Le déséquilibre hormonal conduit à une variété de conditions de santé, y compris un risque accru de certains cancers. L’œstrogène et la progestérone sont des hormones sexuelles présentes dans les deux sexes, bien que les fluctuations des taux d’hormones soient plus fréquemment observées chez les femmes au moment de la ménopause, qui est généralement âgée de 35 à 50 ans. Un déséquilibre des œstrogènes, souvent appelé dominance des œstrogènes, est Lié à une variété de symptômes et de maladies. Certains aliments, tels que les pois chiches et beaucoup d’autres légumineuses, contiennent des composés appelés phytoestrogènes qui imitent l’activité des œstrogènes. Consultez votre médecin sur le déséquilibre des œstrogènes et les aliments à réduire ou à éviter.

Dominance des œstrogènes

La dominance des œstrogènes se produit lorsque le rapport des œstrogènes à la progestérone devient déséquilibré. En règle générale, la progestérone diminue rapidement lorsque les femmes atteignent l’âge moyen, ce qui entraîne un excès relatif d’œstrogène circulant, selon la «Biochimie humaine». La dominance des œstrogènes se produit souvent pendant la ménopause, mais un stress excessif, une fonction immunitaire altérée, une maladie du foie et une exposition à trop Les composés œstrogéniques provenant de sources alimentaires ou environnementales peuvent entraîner un déséquilibre des niveaux d’œstrogènes chez les femmes et les mâles de pratiquement n’importe quel âge. Les symptômes communs de la dominance des œstrogènes comprennent une libido significativement réduite, l’élargissement du sein et la tendresse, les maux de tête, la fatigue, la dépression, le gain de poids, les sautes d’humeur et l’insomnie. Dans les cas graves, trop d’œstrogène chez les femmes favorise le syndrome prémenstruel et augmente le risque de stérilité, d’endométriose, de fibromes, de kystes ovariens et de cancer du sein.
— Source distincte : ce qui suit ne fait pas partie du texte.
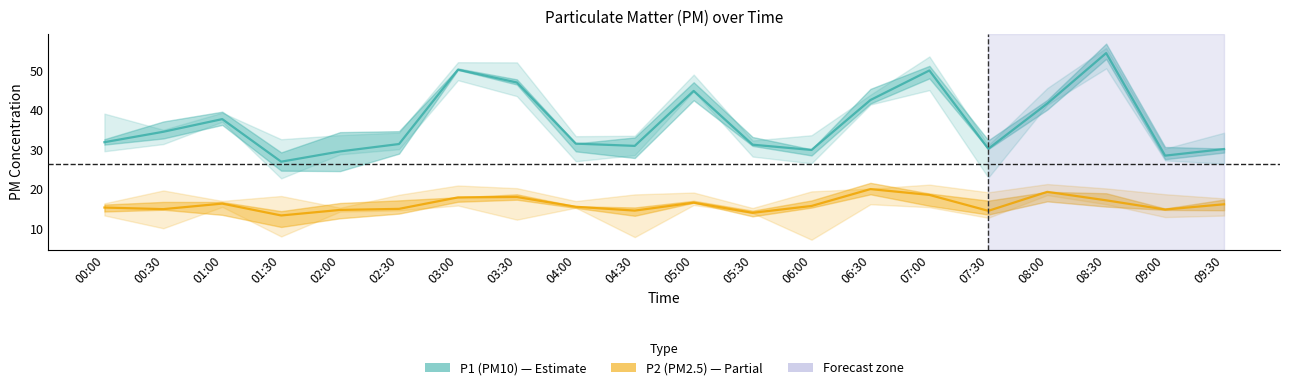

True or false: P1 (PM10) and P2 (PM2.5) intersect in this chart.

False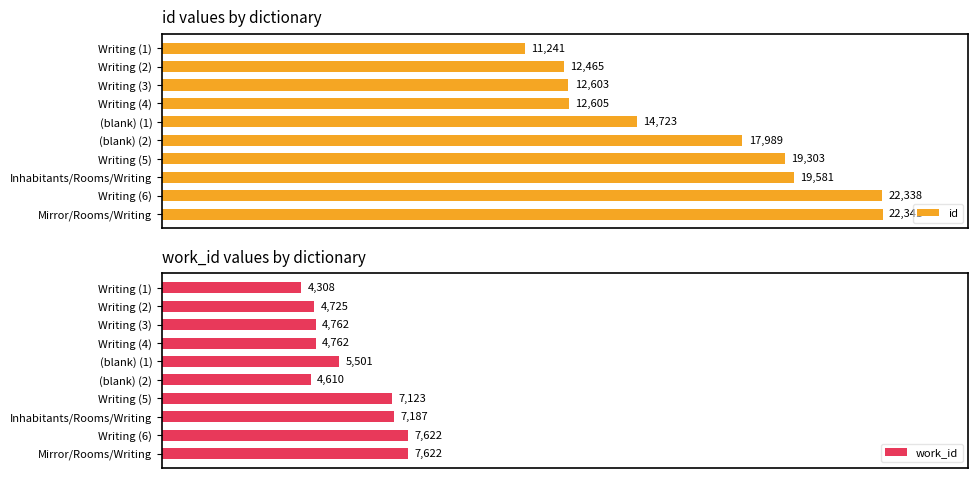

What is the smallest value displayed?

4308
Les pois chiches et les œstrogènes

Les pois chiches ne contiennent pas d’œstrogènes, mais ils sont une source assez riche de phytoestrogènes, qui sont des composés végétaux qui imitent faiblement les rôles ou les propriétés des œstrogènes. Il existe des preuves que les phytoestrogènes contribuent à équilibrer les niveaux d’œstrogènes chez les mammifères, mais il est également préoccupant que la consommation excessive entraîne un déséquilibre des œstrogènes, selon «Principes et pratique de la phytothérapie: phytothérapie moderne». Par conséquent, les personnes ayant une dominance oestrogène ou Ceux sur la thérapie de remplacement hormonal sont souvent invités à réduire leur consommation d’aliments riches en phytoestrogènes. Cependant, les phytoestrogènes peuvent offrir des avantages pour la santé car ils présentent des propriétés antimicrobiennes, antioxydantes et anti-inflammatoires.
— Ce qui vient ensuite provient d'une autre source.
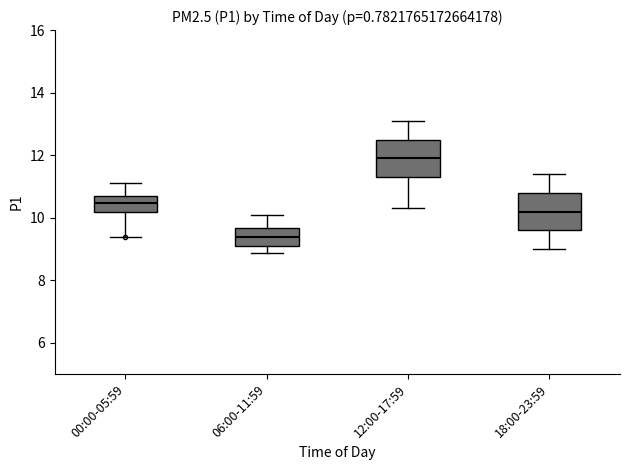

Reading left to right, read every box against the y-axis: the position of its median line, the range the box covers, and the ends of its whiskers. The values are not printed on the chart, so give them approximately, as read against the axis.

00:00-05:59: median 10.4, box 10.2 to 10.8, whiskers 9.4 to 11.2
06:00-11:59: median 9.4, box 9.2 to 9.6, whiskers 8.8 to 10.2
12:00-17:59: median 12.0, box 11.4 to 12.6, whiskers 10.4 to 13.2
18:00-23:59: median 10.2, box 9.6 to 10.8, whiskers 9.0 to 11.4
Autres sources de phytoestrogènes

Les pois chiches, également appelés garbanzo beans, sont classés comme des légumineuses, un groupe alimentaire connu pour sa teneur en phytoestrogène. D’autres légumineuses riches en phytoestrogènes comprennent les haricots rouges, les pois noirs, les pois verts, les pois cassés et le soja. Les autres aliments qui contiennent des phytoestrogènes comprennent des pains et des pâtes de blé entier, des olives et de l’huile d’olive, des pommes, des grenades, des cerises, des carottes, des aubergines, des pommes de terre et de la luzerne. En revanche, on sait que certains aliments sont anti-oestrogéniques, y compris les légumes crucifères tels que le brocoli, les choux de Bruxelles, le chou-fleur, la plupart des agrumes, des baies, des noix et des graines crues et des produits laitiers frais, selon “Public Health Nutrition: From Principes de pratique. ”
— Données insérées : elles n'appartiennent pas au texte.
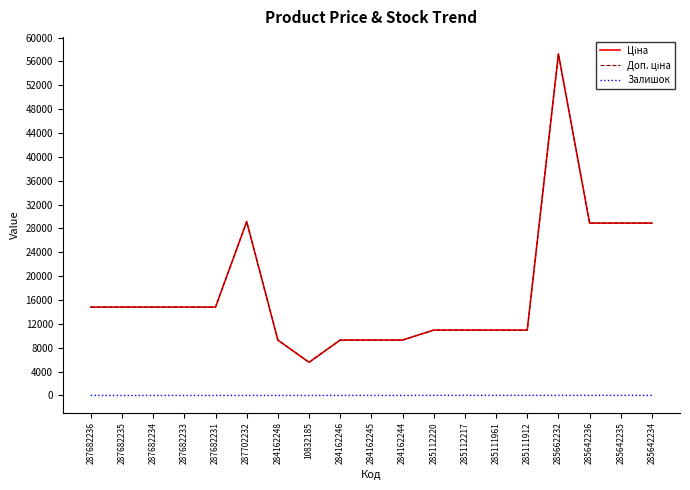

Does the chart display data point markers on the line(s)?

No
Autres effets des pois chiches

Les pois chiches et beaucoup d’autres légumineuses contiennent également des fibres solubles. La consommation de fibres solubles est liée à la réduction du taux de cholestérol sanguin et à l’augmentation de la satiété, ou à une sensation de plénitude après un repas, selon la «Nutrition contemporaine: approche fonctionnelle». En outre, la consommation régulière de fibres insolubles semble équilibrer ou réguler la sécrétion d’insuline et le sang Niveaux de sucre.